Calculating the distance between terms, as a measure of semantic similarity.
Using the vectors as an input layer for a model.
In Natural Language, NLEmbedding represents an embedding, stored in a space- and time-efficient format. NLEmbedding provides pretrained word embeddings for a number of languages, trained on large bodies of general text.
Find similar words
To calculate the distance between individual words, use a word embedding.
Create an instance of NLEmbedding with wordEmbedding(for:), specifying the language for which to generate a word embedding.
Call the vector(for:) method of the embedding with a specific input word to see the vector generated for that word.

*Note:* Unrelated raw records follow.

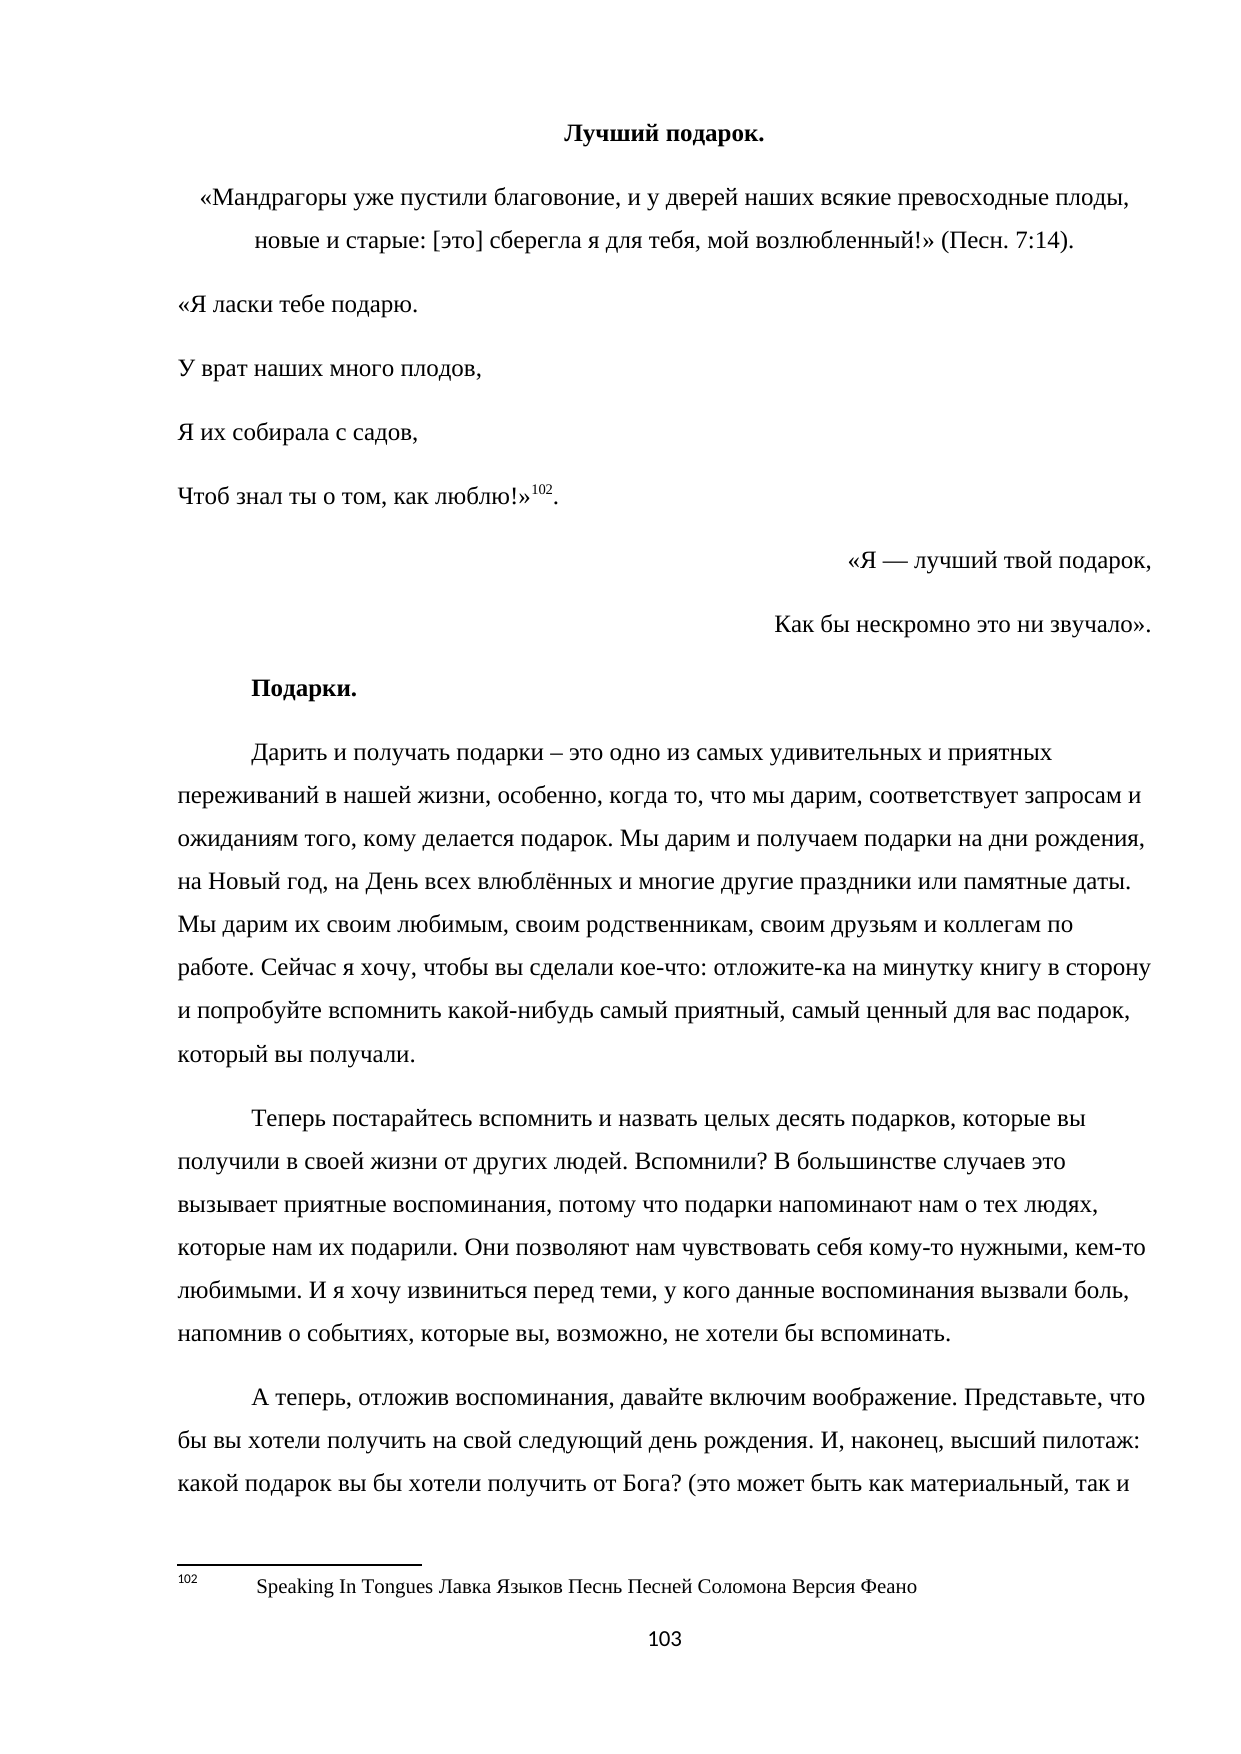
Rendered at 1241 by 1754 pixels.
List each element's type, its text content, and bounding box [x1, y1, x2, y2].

text У врат наших много плодов, [177, 353, 1152, 382]
text «Я ласки тебе подарю. [177, 289, 1152, 318]
text Лучший подарок. [177, 118, 1152, 147]
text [177, 1382, 1152, 1497]
text Как бы нескромно это ни звучало». [177, 609, 1152, 638]
text Дарить и получать подарки – это одно из самых удивительных и приятных переживаний в нашей жизни, особенно, когда то, что мы дарим, соответствует запросам и ожиданиям того, кому делается подарок. Мы дарим и получаем подарки на дни рождения, на Новый год, на День всех влюблённых и многие другие праздники или памятные даты. Мы дарим их своим любимым, своим родственникам, своим друзьям и коллегам по работе. Сейчас я хочу, чтобы вы сделали кое-что: отложите-ка на минутку книгу в сторону и попробуйте вспомнить какой-нибудь самый приятный, самый ценный для вас подарок, который вы получали. [177, 737, 1152, 1067]
text Чтоб знал ты о том, как люблю!». [177, 481, 1152, 510]
text «Я — лучший твой подарок, [177, 545, 1152, 574]
text Я их собирала с садов, [177, 417, 1152, 446]
text «Мандрагоры уже пустили благовоние, и у дверей наших всякие превосходные плоды, новые и старые: [это] сберегла я для тебя, мой возлюбленный!» (Песн. 7:14). [177, 182, 1152, 254]
text Подарки. [177, 673, 1152, 702]
text Теперь постарайтесь вспомнить и назвать целых десять подарков, которые вы получили в своей жизни от других людей. Вспомнили? В большинстве случаев это вызывает приятные воспоминания, потому что подарки напоминают нам о тех людях, которые нам их подарили. Они позволяют нам чувствовать себя кому-то нужными, кем-то любимыми. И я хочу извиниться перед теми, у кого данные воспоминания вызвали боль, напомнив о событиях, которые вы, возможно, не хотели бы вспоминать. [177, 1103, 1152, 1347]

To find the distance between your input word and another word, use
distance(between:and:distanceType:).To find the nearest neighbors to your input word, enumerate over the word’s neighbors by calling the enumerateNeighborsForString:maximumCount:distanceType:usingBlock: method, specifying the maximum number of nearest neighbors to look at.
if let embedding = NLEmbedding.wordEmbedding(for: .english) {
let word = "bicycle"
if let vector = embedding.vector(for: word) {
print(vector)
}
let specificDistance = embedding.distance(between: word, and: "motorcycle")
print(specificDistance.description)
embedding.enumerateNeighbors(for: word, maximumCount: 5) { neighbor, distance in
print("\(neighbor): \(distance.description)")
return true
}
}Find similar sentences
To calculate the distance between phrases, use a sentence embedding. You might use it to measure similarity between sentences for tasks like text retrieval, or for detecting paraphrases. For example, if a user searches a food-delivery app using the text, “Where is my order?” you could use a sentence embedding to suggest a result from the FAQ with the similar title, “How do I check the status of my order?”
Create an instance of NLEmbedding with sentenceEmbedding(for:), specifying the language for which to generate a sentence embedding.
Call the vector(for:) method of the embedding with a specific input sentence to see the vector generated for that sentence.
To find the distance between your input sentence and another sentence, use distanceBetweenString:andString:distanceType:.
if let sentenceEmbedding = NLEmbedding.sentenceEmbedding(for: .english) {
let sentence = "This is a sentence."
if let vector = sentenceEmbedding.vector(for: sentence) {
print(vector)
}
let distance = sentenceEmbedding.distance(between: sentence, and: "That is a sentence.")
print(distance.description)
}Sentence embeddings are dynamic. They don’t have a fixed vocabulary, and they can return results for arbitrary sentences. Nearest-neighbor search therefore doesn’t apply to sentence embeddings.